On multivariate analysis, it was also observed that patients with recurrent disease and those who had progression, had significantly higher levels of the pre-operative plasma fibrinogen (> 402.5 mg/dl; p = 0.026 and 0.027, respectively) and D-dimer (> 0.55 µg/ml; p = 0.014 and 0.042, respectively) compared to those who had no recurrence or progression of disease within the follow-up period. To assess the potential prognostic value of these two coagulation parameters (plasma fibrinogen and D-dimer) in predicting RFS and PFS, Kaplan–Meier survival analysis was performed. The results demonstrated that patients with higher levels of plasma fibrinogen (> 402.5 mg/dl) and D-dimer (> 0.55 mcg/ mL) had significantly shorter RFS (p < 0.001) and PFS (p < 0.001) compared to those with lower levels of both the parameters. These results were similar to the study by Li et al. that demonstrated that NMIBC patients who had high plasma fibrinogen (> 3.56 g/L) and D-dimer (> 0.48 mg/mL) levels, had worse pathologic features (T-stage, tumor size and multiplicity of tumor) as well as significantly poor RFS (p = 0.029 and 0.001, respectively) and PFS (p = 0.023 and 0.003, respectively) [28].

In our study, we also found that mean plasma fibrinogen and D-dimer value was significantly higher at 3-month and 6-month follow-up in patients who had recurrence (p < 0.001) or progression (p < 0.001) of disease compared to those who had neither recurrence nor progression. But a statistically significant association could not be established for mean plasma fibrinogen values at 9-months and 12-month follow-up because of very small number of patients. After thorough literature search, we could not find any study comparing the levels of plasma fibrinogen and D-dimer at follow-up visits with the risk of recurrence and progression. In our study too, definitive inference could not be drawn due to a very small sample size.

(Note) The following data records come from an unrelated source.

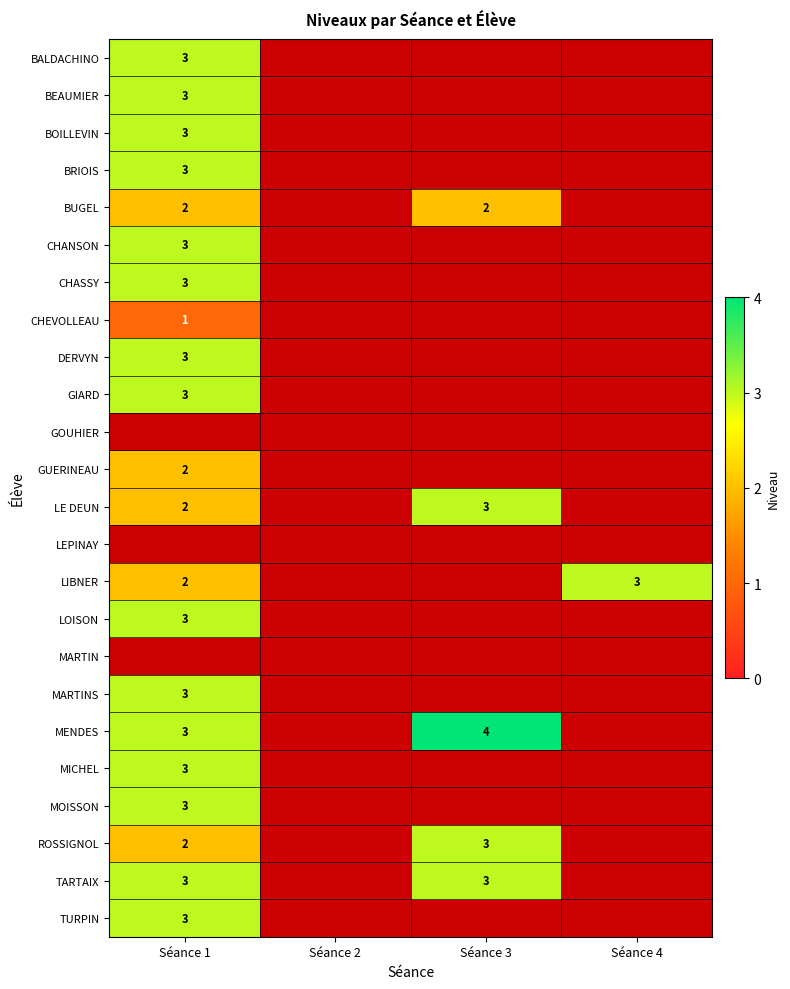

Which category has the highest value across all series?

Séance 3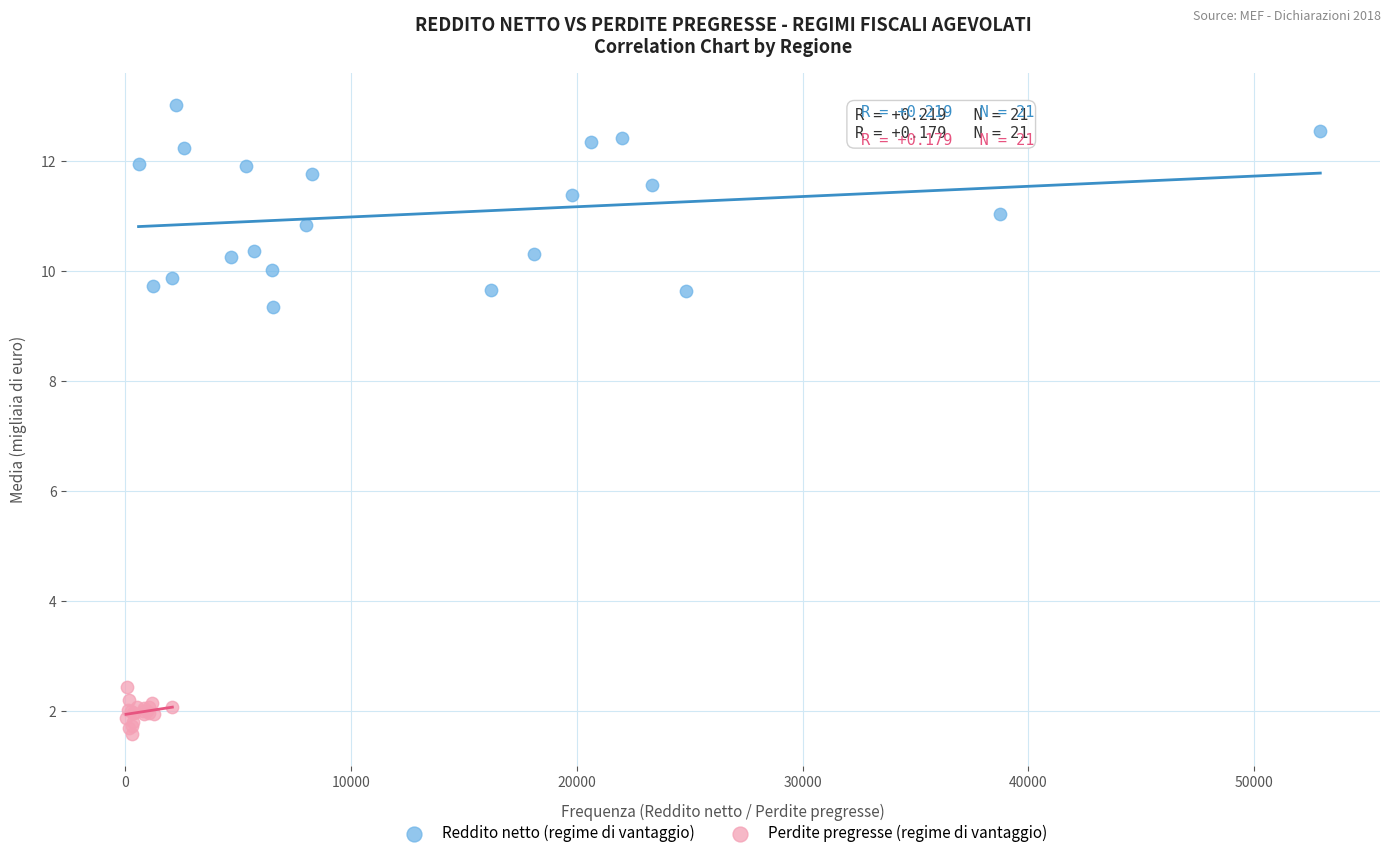

Which series has the largest Y range (max minus min)?

Reddito netto (regime di vantaggio)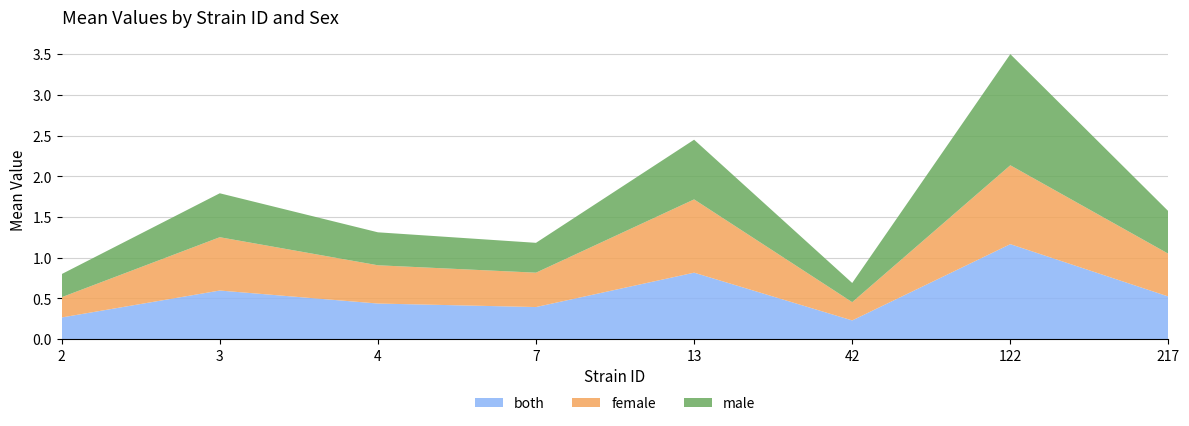

Reading left to right, what are all the values shown in this chart?

both: 0.3	0.6	0.4	0.4	0.8	0.2	1.2	0.5
female: 0.2	0.7	0.5	0.4	0.9	0.2	1.0	0.5
male: 0.3	0.5	0.4	0.4	0.7	0.2	1.4	0.5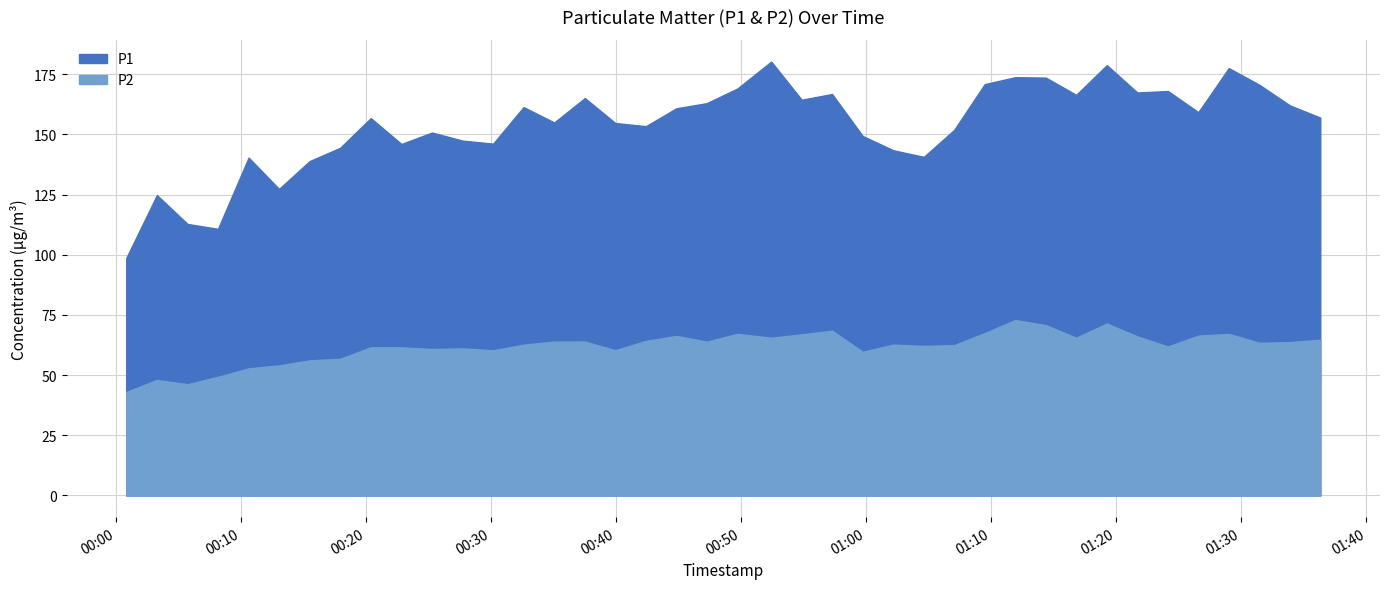

What is the sum of the P2 values at 17 and 11?

125.3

Our study has several limitations. First, the surgeons performing the surgery were heterogeneous with residents in training also performing many TURBT under supervision of trained consultant urologists. Second, the duration of follow-up is very short with a maximal follow-up of 15-months. Lastly, the sample size was relatively small. Therefore, larger prospective studies are needed to further consolidate the position of plasma fibrinogen and D-dimer in predicting disease recurrence and progression in patients with NMIBC and help in making individualized risk-adapted treatment decisions.

5 Conclusions

High levels of plasma fibrinogen and D-dimer may serve as prognostic factors in patients with NMIBC to predict RFS and PFS. Patients with higher risk of recurrence or progression have higher levels of plasma fibrinogen and D-dimer at subsequent follow-up also. These coagulation parameters can help in making individualized risk-adapted treatment decisions and surveillance strategies. A further study with longer follow-up and larger sample size is required for better interpretation of result.